__Selected text__.
---

The War of the League of Cognac (1526-1530) was a chapter of the Italian Wars that pitted the Holy Roman Empire and Spain against the "League of Cognac", consisting of France, the Papal States, the Republic of Venice, England, the Duchy of Milan, and the Republic of Florence.
In the aftermath of the decisive Imperial-Spanish victory at the Battle of Pavia in 1525, Pope Clement VII began to organize an alliance to drive Emperor Charles V's forces from Italy. Francis I was released from imprisonment in Spain after renouncing his claims to Italy, Flanders, and Burgundy under the Treaty of Madrid, but he announced his intention to support the Pope against the Habsburgs, his rivals. In 1526, the League of Cognac was signed by Francis, Clement, Venice, Florence, and the Sforza of Milan. Henry VIII of England hoped to join the League, but the nobility of England - who were strongly anti-French - refused to sign the treaty.
The League quickly seized Lodi, but Imperial troops moved into Lombardy and forced the Sforza to abandon Milan. The Colonna family organized an attack on Rome, and the Colonna forces briefly seized the city in September 1526; they were later bribed to abandon the city. At this point however, Emperor Charles V gathered a force of German landsknechts under Georg von Frundsberg and a Spanish army under Charles III, Duke of Bourbon, and these forces combined at Piacenza and marched south on Rome. Niccolo Machiavelli's friend and fellow statesman, Francesco Guicciardini, was entrusted with the city's defense. Guicciardini was unable to hold back the powerful Imperial-Spanish army, but the Duke of Bourbon was killed during the advance on the city. His underpaid mercenary soldiers mutinied against the Emperor and proceeded to sack the city of Rome, and the Swiss Guard made its heroic last stand as the Pope fled.
The looting of Rome removed Pope Clement from any real role in the war, and Henry VIII - disgusted by this act of sacrilege - allied with Francis in 1527 and sent troops to assist Francis in fighting against the Habsburgs. Francis sent an army under Odet of Foix and Pedro Navarro through Genoa to besiege Naples, with Andrea Doria seizing much of the Genoese fleet to ally with France. However, he switched sides in Charles' favor, and the siege of Naples collapsed as plague broke out in the French camp. Foix, Navarro, and most of the army were killed by this plague, and Andrea Doria managed to break the French blockade of Genoa before forcing a French army to surrender at Savona. A French relief force was defeated at Landriano, ending Francis' hopes of regaining Italy.
In July 1529, Francis began peace negotiations with Emperor Charles V at Cambrai, and Francis surrendered his claims on Artois, Flanders, and Tournai to Charles. On 5 August 1529, France made peace with the Habsburgs, leaving Venice, Florence, and the Pope alone in the fight against Charles. The Pope and Venice later made peace with Charles; the Pope received Ravenna, Cervia, and Apulia from Venice in exchange for Venice acquiring parts of Lombardy, and the Sforza purchased the ability to return to ruling Milan. Francesco Feruccio and the forces of Florence continued to resist the Imperial forces alone, and Florence was besieged from 1529 to 1530. Philibert of Chalon was killed by two arquebus balls at the Battle of Gavinana on 3 August 1530, but the Imperial army defeated the Florentines, and Florence fell a week later. Charles V had Alessandro de Medici installed as the head of the Duchy of Florence, restoring the Medici to power in the city.

---

__Data listing__.
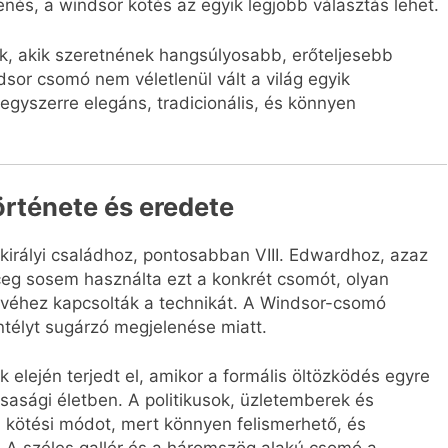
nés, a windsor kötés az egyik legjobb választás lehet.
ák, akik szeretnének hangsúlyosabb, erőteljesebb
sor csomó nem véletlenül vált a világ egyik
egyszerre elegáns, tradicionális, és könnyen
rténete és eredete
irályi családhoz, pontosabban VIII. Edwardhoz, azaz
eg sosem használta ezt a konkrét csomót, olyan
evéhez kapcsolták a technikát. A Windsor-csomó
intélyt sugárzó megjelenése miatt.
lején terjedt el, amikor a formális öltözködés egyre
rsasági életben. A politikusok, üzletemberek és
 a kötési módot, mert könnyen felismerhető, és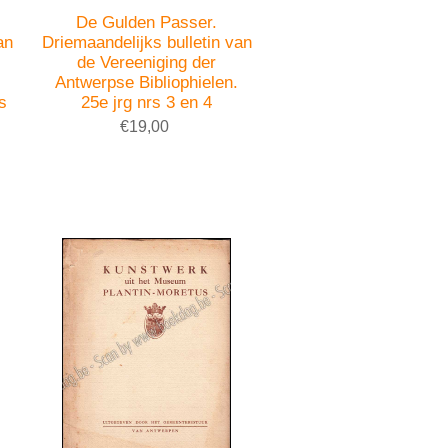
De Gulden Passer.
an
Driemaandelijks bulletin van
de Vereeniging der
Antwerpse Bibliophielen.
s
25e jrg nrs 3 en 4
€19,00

---

__Exercise set__.
(A) Name every member of the League of Cognac that the opening sentence of the text on the War of the League of Cognac lists.
(B) Duplicate the text on the War of the League of Cognac word for word, taking everything from "In the aftermath" down to "sign the treaty.".

__Responses for each task__.
(A) France, the Papal States, the Republic of Venice, England, the Duchy of Milan, the Republic of Florence

(B)
In the aftermath of the decisive Imperial-Spanish victory at the Battle of Pavia in 1525, Pope Clement VII began to organize an alliance to drive Emperor Charles V's forces from Italy. Francis I was released from imprisonment in Spain after renouncing his claims to Italy, Flanders, and Burgundy under the Treaty of Madrid, but he announced his intention to support the Pope against the Habsburgs, his rivals. In 1526, the League of Cognac was signed by Francis, Clement, Venice, Florence, and the Sforza of Milan. Henry VIII of England hoped to join the League, but the nobility of England - who were strongly anti-French - refused to sign the treaty.